Week 7 - The Long Road to Fine-Tuning: A Midway Update


Overview

In the seventh week of this GSoC journey, we ventured deeper into the actual fine-tuning process. We made neccessary modifications to StarCoder’s official fine-tuning code to tailor it for our developed dataset (see week 6). As the process unfolded, we were reminded of the computational hurdles that come along with large-scale machine learning, experiencing firsthand the challenge of resource limitations.

Findings and challenges

A key significant accomplishment of the week was adapting the official code to our needs, an important step that enabled us to initiate the fine-tuning process for StarCoder-1B LLM.

The modified version of the official fine-tuning code can be found at the GSoC project repo.

Our biggest challenge, which we did ahead of time, was hardware constraints. Almost a day into the training, we found ourselves at just 20% completion. Our calculations indicate that it could take nearly five days to fine-tune the model using our selected dataset of 100K samples from NsPM. Despite the slow training, we did save checkpoints at 1000 and 2000 steps, which will be instrumental for our evaluation endeavors next week.

Next week plan

For the week ahead, the focus will be on:

  • Checkpoint Evaluation: We aim to complete the development of our evaluation code module and put the saved checkpoints under tests to determine how much improvement is acheived (compared to the base model).

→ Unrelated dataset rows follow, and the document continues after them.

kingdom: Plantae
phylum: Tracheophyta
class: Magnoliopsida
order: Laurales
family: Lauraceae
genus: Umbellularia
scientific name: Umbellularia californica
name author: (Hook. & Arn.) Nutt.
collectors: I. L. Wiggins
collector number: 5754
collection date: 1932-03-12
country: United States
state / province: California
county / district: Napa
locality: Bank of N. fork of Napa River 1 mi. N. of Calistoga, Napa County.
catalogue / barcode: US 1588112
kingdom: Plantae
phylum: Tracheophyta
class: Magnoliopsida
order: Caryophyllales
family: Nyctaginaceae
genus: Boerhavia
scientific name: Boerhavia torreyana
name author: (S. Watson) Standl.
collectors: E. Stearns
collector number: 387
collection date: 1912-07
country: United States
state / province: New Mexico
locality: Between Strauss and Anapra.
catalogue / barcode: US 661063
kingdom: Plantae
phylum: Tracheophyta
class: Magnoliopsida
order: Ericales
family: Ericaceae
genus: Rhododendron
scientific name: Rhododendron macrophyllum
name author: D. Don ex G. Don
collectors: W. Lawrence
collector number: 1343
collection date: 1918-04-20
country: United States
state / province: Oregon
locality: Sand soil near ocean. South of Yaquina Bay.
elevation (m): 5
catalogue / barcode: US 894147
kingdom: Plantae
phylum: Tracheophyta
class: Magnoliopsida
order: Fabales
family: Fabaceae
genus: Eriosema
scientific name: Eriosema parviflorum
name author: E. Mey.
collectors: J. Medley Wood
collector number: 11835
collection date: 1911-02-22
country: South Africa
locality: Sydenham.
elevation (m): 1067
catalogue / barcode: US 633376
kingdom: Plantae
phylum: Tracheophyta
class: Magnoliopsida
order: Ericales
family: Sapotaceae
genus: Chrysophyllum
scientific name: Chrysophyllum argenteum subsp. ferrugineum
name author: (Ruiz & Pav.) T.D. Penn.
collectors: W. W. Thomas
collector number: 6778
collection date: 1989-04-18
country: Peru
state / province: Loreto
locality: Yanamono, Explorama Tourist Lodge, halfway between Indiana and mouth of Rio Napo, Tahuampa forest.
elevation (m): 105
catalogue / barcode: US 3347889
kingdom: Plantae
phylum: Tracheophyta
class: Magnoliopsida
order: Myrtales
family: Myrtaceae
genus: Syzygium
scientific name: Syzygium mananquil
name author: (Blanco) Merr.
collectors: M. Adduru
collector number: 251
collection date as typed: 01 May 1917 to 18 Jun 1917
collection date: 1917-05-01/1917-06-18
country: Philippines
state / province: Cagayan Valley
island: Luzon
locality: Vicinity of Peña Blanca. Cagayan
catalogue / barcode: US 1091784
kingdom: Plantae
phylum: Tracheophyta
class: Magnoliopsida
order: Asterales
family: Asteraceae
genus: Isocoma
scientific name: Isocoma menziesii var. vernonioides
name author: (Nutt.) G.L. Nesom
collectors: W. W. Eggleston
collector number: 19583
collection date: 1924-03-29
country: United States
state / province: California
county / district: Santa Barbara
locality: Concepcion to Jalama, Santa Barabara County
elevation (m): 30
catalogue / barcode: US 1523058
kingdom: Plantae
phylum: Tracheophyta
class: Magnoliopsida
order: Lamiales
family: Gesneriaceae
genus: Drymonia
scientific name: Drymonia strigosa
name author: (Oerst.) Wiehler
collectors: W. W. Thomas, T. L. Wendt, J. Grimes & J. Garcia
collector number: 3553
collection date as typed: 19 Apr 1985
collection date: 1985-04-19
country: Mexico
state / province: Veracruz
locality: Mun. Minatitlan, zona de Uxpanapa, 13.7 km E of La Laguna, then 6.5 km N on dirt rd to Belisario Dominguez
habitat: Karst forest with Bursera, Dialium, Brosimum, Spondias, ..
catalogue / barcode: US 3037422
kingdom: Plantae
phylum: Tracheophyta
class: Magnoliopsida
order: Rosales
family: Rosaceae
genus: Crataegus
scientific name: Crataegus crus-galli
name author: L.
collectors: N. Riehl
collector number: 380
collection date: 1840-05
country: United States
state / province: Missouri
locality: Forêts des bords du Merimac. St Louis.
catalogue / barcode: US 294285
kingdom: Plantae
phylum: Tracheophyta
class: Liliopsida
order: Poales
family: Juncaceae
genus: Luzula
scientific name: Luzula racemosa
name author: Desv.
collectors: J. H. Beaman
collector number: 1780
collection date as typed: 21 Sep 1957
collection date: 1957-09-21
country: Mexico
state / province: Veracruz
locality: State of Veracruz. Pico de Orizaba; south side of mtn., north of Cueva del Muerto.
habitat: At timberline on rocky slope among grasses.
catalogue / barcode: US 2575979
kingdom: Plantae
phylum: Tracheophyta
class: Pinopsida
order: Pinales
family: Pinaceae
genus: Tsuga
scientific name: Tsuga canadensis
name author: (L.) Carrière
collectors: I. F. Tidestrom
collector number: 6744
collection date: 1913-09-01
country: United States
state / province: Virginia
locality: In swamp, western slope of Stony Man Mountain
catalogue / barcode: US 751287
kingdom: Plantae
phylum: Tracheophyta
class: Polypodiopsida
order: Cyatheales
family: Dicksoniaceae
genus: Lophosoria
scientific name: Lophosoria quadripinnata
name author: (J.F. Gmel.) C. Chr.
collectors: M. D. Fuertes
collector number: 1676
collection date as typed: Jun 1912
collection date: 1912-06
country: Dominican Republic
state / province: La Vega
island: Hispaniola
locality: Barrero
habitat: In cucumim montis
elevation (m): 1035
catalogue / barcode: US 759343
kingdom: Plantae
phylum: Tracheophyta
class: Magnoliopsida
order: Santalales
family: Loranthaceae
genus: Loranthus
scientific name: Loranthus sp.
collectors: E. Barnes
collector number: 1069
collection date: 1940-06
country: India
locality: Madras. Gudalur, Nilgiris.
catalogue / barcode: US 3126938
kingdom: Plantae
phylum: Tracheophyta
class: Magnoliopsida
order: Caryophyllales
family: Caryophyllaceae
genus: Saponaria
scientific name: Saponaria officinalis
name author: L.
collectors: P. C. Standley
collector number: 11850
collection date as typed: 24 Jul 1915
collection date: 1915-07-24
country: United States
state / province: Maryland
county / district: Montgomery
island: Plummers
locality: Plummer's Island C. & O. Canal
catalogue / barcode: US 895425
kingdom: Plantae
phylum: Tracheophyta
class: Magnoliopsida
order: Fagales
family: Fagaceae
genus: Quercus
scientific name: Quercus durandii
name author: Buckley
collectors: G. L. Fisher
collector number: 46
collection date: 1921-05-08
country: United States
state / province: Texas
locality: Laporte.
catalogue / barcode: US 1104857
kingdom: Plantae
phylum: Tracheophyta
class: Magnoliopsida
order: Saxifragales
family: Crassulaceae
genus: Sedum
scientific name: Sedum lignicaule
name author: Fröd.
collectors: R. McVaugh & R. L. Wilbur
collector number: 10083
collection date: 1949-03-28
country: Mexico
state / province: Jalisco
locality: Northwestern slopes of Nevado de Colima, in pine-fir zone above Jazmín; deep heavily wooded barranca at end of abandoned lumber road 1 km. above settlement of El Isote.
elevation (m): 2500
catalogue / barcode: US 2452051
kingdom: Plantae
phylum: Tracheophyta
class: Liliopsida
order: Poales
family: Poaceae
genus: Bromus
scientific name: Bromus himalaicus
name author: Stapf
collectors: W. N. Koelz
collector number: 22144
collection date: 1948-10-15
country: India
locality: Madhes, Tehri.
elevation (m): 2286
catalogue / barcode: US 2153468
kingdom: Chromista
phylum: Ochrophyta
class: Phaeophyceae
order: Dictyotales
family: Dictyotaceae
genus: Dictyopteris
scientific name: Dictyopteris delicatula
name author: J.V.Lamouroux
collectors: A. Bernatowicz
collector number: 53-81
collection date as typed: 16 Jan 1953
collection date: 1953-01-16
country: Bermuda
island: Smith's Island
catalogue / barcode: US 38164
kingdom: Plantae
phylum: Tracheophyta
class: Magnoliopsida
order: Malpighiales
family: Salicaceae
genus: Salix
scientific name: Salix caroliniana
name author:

  • Time-Efficiency Strategies: Given the considerable time investment required for training, we are exploring methods to expedite the process. This includes both software-level optimizations and potential hardware upgrades.

  • Alternative Model Training: We also plan to examine the possibility of fine-tuning the CodeGen-350M model, which is approximately three times smaller than our current model. This could provide us with a more time-efficient alternative for our experiments.